Port Washington teen advocates for plastic bag legislation

Jessica Parks
Hannah Roth, a Schreiber High School senior, addressed the Nassau County Legislator to support the establishment a plastic bag fee.

“When I saw the plastic bags flying through the air and floating in our bay I knew I had to do something,” Hannah Roth said. 

That is why she is working to establish a plastic bag fee in Port Washington and possibly countywide, said Roth,a senior at Schreiber High School and the president of the school’s environmental club

“In Washington D.C. a fee was placed on plastic bags and it was estimated that the consumers went from using 270 million bags per year to 55 million bags per year. Bringing this fee into Port Washington will make such a difference in the beautification of our communities environment,” she said.
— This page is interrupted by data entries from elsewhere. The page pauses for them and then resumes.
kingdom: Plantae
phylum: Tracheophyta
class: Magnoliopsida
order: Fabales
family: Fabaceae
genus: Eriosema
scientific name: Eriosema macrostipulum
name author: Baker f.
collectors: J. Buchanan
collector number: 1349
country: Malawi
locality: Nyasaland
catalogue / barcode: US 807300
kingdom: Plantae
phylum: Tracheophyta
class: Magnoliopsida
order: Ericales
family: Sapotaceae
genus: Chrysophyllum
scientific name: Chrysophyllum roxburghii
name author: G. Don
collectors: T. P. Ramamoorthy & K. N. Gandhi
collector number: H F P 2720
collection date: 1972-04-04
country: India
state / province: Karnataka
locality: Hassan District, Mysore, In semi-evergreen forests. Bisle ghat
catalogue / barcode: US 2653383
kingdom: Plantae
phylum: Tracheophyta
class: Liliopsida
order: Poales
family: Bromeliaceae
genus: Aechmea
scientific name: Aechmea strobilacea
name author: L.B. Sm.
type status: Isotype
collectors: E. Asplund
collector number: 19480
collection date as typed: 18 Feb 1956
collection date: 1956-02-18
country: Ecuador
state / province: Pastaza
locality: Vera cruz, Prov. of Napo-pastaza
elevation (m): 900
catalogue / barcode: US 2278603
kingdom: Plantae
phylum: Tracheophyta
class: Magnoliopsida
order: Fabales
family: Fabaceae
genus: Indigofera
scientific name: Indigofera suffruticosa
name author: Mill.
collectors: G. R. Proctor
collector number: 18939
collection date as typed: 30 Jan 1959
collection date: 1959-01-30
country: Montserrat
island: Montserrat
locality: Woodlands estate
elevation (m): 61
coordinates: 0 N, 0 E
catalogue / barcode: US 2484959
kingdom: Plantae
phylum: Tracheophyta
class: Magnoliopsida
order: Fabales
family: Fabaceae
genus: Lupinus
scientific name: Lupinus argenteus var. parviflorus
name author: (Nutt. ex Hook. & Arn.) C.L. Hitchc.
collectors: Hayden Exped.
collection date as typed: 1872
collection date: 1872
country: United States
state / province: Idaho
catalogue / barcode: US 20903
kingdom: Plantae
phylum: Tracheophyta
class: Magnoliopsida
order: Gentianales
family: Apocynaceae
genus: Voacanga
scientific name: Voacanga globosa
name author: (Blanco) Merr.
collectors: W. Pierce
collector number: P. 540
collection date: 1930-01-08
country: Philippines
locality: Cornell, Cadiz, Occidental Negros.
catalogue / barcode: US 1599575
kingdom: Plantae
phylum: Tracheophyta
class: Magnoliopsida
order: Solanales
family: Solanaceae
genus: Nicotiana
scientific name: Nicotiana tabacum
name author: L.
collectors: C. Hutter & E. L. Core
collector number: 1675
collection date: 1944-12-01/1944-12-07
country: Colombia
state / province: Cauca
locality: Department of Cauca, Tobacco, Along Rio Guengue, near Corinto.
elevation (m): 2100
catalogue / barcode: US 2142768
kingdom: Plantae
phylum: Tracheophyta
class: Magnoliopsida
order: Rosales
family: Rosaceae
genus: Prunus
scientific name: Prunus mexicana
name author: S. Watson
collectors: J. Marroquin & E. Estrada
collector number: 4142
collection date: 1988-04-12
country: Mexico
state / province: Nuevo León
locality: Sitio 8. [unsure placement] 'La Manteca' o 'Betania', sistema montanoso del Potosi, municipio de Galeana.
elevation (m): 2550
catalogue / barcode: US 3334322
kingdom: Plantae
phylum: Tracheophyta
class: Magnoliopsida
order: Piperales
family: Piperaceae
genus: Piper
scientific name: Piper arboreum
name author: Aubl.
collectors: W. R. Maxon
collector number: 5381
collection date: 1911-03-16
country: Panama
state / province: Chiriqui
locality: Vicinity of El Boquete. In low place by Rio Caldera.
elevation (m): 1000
This is not the first environmental initiative Roth, 17, has been involved with.

She is also a member of Treehuggers, an environmental group at the high school, with whom she has worked to educate others about the negative effects of meat production, the importance of composting, and bottle cap recycling.

Though Treehuggers, Roth became involved with Residents Forward, a Port Washington-based organization that partially focuses on the environmental advocacy, and proposed her idea of a plastic bag fee to the organization’s executive director, Mindy Germain.

“She immediately jumped on board and we created a Bag the Bag group, made up of Port Washington residents who cared about the amount of plastic bags in our community,” Roth said.

Roth conducted a study where she surveyed Port Washington residents “to find out how our community feels about plastic bags and their reactions to a fee.”

She said after receiving 473 responses, the results pointed to residents being open to the implementation of a plastic bag fee.

“The survey results show that 99 percent of people expressed concern with the amount of plastic in our environment and 93 percent of 470 people aim to use more reusable bags.”

Roth provided the results of her research to county legislators when she spoke in front of the Nassau County Legislature at their November meeting to advocate for a countywide plastic bag fee, similar to that of neighboring Suffolk County.

The seven Democrats of the Nassau County Legislature submitted legislation to impose a plastic bag fee in May and it has yet to go up to vote.

The proposed legislation would establish a five-cent fee for single-use plastic bags and in the past has been backed by Nassau County Executive Laura Curran.

Roth was joined at the meeting by her fellow girl scouts who also attended in order to urge legislators to bring the bill to a vote.

A girl scout since the second grade, Roth has incorporated reducing plastic bag usage into her Girl Scout Gold Award project which she will complete this year.

In her speech, she said that Suffolk County saw a decrease from 70 percent of people using plastic bags in the county to 31 percent of people after the establishment of the five-cent fee.

Roth, who recently committed to SUNY Binghamton with plans of going into Pre-Med, also cited potential health risks in her speech. She pointed to a recent study conducted by Philipp Schwabl, a gastroenterologist, and presented at the United European Gastroenterology conference in Vienna which had found that every participant had small pieces of plastic, or microplastics, in their stool sample.

“Now we have research to show that soon we will reach a point of no return,” she said.

“We are so proud of Hannah and all of the other students who are helping us with various environmental projects,” Germain said in a news release. “Their passion and tenacity give us solace and confidence in our planet’s future.”

Nassau County Legis. Delia Deriggi-Whitton (D-Glen Cove) voiced her support of a plastic bag fee in a recent news release.

“There is no downside whatsoever for adopting this legislation to charge a very nominal five-cent fee for disposable plastic bags,” she said. “I urge everyone who agrees to contact their legislator and request that they pass the plastic bag fee bill.”

Roth said she is grateful for the opportunity to speak in front of the Legislature because she feels her generation “has not been accurately represented in this discussion.”

“In 2050, I will be 49 years old. Time after time the research and facts have been ignored because we are too busy focusing on legislation to change the present. However, I know that as a young adult I can no longer sit by and watch what is happening to the environment,” she said.

“The future is the world that I will raise my children in, and I don’t want to explain to them how I sat by and watched the environment subside.”